What needs to be done:
For this exercise, print the records below verbatim.

Dataset records
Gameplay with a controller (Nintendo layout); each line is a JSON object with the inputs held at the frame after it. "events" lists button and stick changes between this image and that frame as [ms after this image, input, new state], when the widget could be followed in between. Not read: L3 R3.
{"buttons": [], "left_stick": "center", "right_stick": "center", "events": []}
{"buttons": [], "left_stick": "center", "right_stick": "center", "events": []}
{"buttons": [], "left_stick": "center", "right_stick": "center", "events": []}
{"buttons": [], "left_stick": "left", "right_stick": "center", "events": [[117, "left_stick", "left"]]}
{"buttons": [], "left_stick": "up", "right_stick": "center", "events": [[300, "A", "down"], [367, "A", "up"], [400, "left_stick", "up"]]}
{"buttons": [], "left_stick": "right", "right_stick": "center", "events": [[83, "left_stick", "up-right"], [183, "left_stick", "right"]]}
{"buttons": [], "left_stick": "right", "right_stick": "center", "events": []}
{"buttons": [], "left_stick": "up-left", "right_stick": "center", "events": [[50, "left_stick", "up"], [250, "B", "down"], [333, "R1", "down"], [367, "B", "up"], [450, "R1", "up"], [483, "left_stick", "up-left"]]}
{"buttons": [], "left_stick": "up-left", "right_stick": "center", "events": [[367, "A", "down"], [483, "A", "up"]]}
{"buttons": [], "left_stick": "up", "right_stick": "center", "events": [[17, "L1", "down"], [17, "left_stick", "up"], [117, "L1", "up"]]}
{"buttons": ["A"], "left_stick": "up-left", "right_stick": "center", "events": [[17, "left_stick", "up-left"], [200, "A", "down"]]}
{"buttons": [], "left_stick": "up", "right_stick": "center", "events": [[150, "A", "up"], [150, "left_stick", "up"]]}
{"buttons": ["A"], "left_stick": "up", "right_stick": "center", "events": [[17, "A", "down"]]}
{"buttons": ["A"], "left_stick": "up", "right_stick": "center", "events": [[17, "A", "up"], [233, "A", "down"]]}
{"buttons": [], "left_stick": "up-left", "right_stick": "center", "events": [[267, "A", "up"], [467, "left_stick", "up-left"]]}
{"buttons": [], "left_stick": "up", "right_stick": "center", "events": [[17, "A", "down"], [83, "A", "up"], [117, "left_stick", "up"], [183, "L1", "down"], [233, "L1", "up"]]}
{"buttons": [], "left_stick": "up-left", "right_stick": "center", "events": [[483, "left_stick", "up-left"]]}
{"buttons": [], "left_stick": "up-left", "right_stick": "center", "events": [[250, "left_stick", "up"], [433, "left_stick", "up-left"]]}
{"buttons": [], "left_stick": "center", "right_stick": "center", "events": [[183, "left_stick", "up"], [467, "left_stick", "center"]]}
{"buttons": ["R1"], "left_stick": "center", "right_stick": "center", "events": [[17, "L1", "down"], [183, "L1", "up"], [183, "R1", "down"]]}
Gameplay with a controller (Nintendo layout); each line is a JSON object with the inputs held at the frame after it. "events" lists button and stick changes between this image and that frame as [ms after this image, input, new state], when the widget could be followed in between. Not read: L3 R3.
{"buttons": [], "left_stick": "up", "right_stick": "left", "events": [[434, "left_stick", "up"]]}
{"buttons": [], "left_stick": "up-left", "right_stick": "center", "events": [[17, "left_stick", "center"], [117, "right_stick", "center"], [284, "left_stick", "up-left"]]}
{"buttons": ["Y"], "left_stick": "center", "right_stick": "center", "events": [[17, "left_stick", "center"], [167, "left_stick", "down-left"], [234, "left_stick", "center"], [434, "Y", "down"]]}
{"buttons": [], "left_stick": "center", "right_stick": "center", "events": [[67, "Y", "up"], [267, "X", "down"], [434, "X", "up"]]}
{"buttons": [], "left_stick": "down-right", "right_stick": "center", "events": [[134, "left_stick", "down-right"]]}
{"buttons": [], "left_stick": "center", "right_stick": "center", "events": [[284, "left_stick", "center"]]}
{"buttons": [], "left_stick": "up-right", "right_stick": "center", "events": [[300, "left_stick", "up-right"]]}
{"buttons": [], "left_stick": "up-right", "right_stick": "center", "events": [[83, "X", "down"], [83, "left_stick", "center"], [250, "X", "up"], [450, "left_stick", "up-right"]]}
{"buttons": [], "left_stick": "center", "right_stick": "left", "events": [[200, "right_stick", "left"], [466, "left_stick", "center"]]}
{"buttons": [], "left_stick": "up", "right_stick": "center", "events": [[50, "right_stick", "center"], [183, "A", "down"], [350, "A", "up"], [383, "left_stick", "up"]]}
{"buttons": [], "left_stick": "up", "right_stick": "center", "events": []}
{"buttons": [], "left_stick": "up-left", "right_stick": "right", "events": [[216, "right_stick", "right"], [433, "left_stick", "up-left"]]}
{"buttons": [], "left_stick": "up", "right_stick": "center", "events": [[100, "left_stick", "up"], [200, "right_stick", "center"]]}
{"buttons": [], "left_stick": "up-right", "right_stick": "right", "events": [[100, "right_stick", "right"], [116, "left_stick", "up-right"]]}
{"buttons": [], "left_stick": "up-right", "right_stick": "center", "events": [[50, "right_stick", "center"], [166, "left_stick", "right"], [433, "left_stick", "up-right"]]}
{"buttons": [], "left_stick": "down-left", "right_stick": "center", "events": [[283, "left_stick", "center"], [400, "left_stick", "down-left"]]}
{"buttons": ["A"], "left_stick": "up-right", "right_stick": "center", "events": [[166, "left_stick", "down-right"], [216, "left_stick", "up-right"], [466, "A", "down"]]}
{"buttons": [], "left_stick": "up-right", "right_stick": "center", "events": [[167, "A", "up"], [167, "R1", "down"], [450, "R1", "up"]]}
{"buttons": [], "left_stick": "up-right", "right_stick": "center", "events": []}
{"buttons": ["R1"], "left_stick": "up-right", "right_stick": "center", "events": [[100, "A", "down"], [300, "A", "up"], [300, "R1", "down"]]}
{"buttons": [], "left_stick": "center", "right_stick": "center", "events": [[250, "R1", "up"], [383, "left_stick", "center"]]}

Solution below:
Gameplay with a controller (Nintendo layout); each line is a JSON object with the inputs held at the frame after it. "events" lists button and stick changes between this image and that frame as [ms after this image, input, new state], when the widget could be followed in between. Not read: L3 R3.
{"buttons": [], "left_stick": "center", "right_stick": "center", "events": []}
{"buttons": [], "left_stick": "center", "right_stick": "center", "events": []}
{"buttons": [], "left_stick": "center", "right_stick": "center", "events": []}
{"buttons": [], "left_stick": "left", "right_stick": "center", "events": [[117, "left_stick", "left"]]}
{"buttons": [], "left_stick": "up", "right_stick": "center", "events": [[300, "A", "down"], [367, "A", "up"], [400, "left_stick", "up"]]}
{"buttons": [], "left_stick": "right", "right_stick": "center", "events": [[83, "left_stick", "up-right"], [183, "left_stick", "right"]]}
{"buttons": [], "left_stick": "right", "right_stick": "center", "events": []}
{"buttons": [], "left_stick": "up-left", "right_stick": "center", "events": [[50, "left_stick", "up"], [250, "B", "down"], [333, "R1", "down"], [367, "B", "up"], [450, "R1", "up"], [483, "left_stick", "up-left"]]}
{"buttons": [], "left_stick": "up-left", "right_stick": "center", "events": [[367, "A", "down"], [483, "A", "up"]]}
{"buttons": [], "left_stick": "up", "right_stick": "center", "events": [[17, "L1", "down"], [17, "left_stick", "up"], [117, "L1", "up"]]}
{"buttons": ["A"], "left_stick": "up-left", "right_stick": "center", "events": [[17, "left_stick", "up-left"], [200, "A", "down"]]}
{"buttons": [], "left_stick": "up", "right_stick": "center", "events": [[150, "A", "up"], [150, "left_stick", "up"]]}
{"buttons": ["A"], "left_stick": "up", "right_stick": "center", "events": [[17, "A", "down"]]}
{"buttons": ["A"], "left_stick": "up", "right_stick": "center", "events": [[17, "A", "up"], [233, "A", "down"]]}
{"buttons": [], "left_stick": "up-left", "right_stick": "center", "events": [[267, "A", "up"], [467, "left_stick", "up-left"]]}
{"buttons": [], "left_stick": "up", "right_stick": "center", "events": [[17, "A", "down"], [83, "A", "up"], [117, "left_stick", "up"], [183, "L1", "down"], [233, "L1", "up"]]}
{"buttons": [], "left_stick": "up-left", "right_stick": "center", "events": [[483, "left_stick", "up-left"]]}
{"buttons": [], "left_stick": "up-left", "right_stick": "center", "events": [[250, "left_stick", "up"], [433, "left_stick", "up-left"]]}
{"buttons": [], "left_stick": "center", "right_stick": "center", "events": [[183, "left_stick", "up"], [467, "left_stick", "center"]]}
{"buttons": ["R1"], "left_stick": "center", "right_stick": "center", "events": [[17, "L1", "down"], [183, "L1", "up"], [183, "R1", "down"]]}
Gameplay with a controller (Nintendo layout); each line is a JSON object with the inputs held at the frame after it. "events" lists button and stick changes between this image and that frame as [ms after this image, input, new state], when the widget could be followed in between. Not read: L3 R3.
{"buttons": [], "left_stick": "up", "right_stick": "left", "events": [[434, "left_stick", "up"]]}
{"buttons": [], "left_stick": "up-left", "right_stick": "center", "events": [[17, "left_stick", "center"], [117, "right_stick", "center"], [284, "left_stick", "up-left"]]}
{"buttons": ["Y"], "left_stick": "center", "right_stick": "center", "events": [[17, "left_stick", "center"], [167, "left_stick", "down-left"], [234, "left_stick", "center"], [434, "Y", "down"]]}
{"buttons": [], "left_stick": "center", "right_stick": "center", "events": [[67, "Y", "up"], [267, "X", "down"], [434, "X", "up"]]}
{"buttons": [], "left_stick": "down-right", "right_stick": "center", "events": [[134, "left_stick", "down-right"]]}
{"buttons": [], "left_stick": "center", "right_stick": "center", "events": [[284, "left_stick", "center"]]}
{"buttons": [], "left_stick": "up-right", "right_stick": "center", "events": [[300, "left_stick", "up-right"]]}
{"buttons": [], "left_stick": "up-right", "right_stick": "center", "events": [[83, "X", "down"], [83, "left_stick", "center"], [250, "X", "up"], [450, "left_stick", "up-right"]]}
{"buttons": [], "left_stick": "center", "right_stick": "left", "events": [[200, "right_stick", "left"], [466, "left_stick", "center"]]}
{"buttons": [], "left_stick": "up", "right_stick": "center", "events": [[50, "right_stick", "center"], [183, "A", "down"], [350, "A", "up"], [383, "left_stick", "up"]]}
{"buttons": [], "left_stick": "up", "right_stick": "center", "events": []}
{"buttons": [], "left_stick": "up-left", "right_stick": "right", "events": [[216, "right_stick", "right"], [433, "left_stick", "up-left"]]}
{"buttons": [], "left_stick": "up", "right_stick": "center", "events": [[100, "left_stick", "up"], [200, "right_stick", "center"]]}
{"buttons": [], "left_stick": "up-right", "right_stick": "right", "events": [[100, "right_stick", "right"], [116, "left_stick", "up-right"]]}
{"buttons": [], "left_stick": "up-right", "right_stick": "center", "events": [[50, "right_stick", "center"], [166, "left_stick", "right"], [433, "left_stick", "up-right"]]}
{"buttons": [], "left_stick": "down-left", "right_stick": "center", "events": [[283, "left_stick", "center"], [400, "left_stick", "down-left"]]}
{"buttons": ["A"], "left_stick": "up-right", "right_stick": "center", "events": [[166, "left_stick", "down-right"], [216, "left_stick", "up-right"], [466, "A", "down"]]}
{"buttons": [], "left_stick": "up-right", "right_stick": "center", "events": [[167, "A", "up"], [167, "R1", "down"], [450, "R1", "up"]]}
{"buttons": [], "left_stick": "up-right", "right_stick": "center", "events": []}
{"buttons": ["R1"], "left_stick": "up-right", "right_stick": "center", "events": [[100, "A", "down"], [300, "A", "up"], [300, "R1", "down"]]}
{"buttons": [], "left_stick": "center", "right_stick": "center", "events": [[250, "R1", "up"], [383, "left_stick", "center"]]}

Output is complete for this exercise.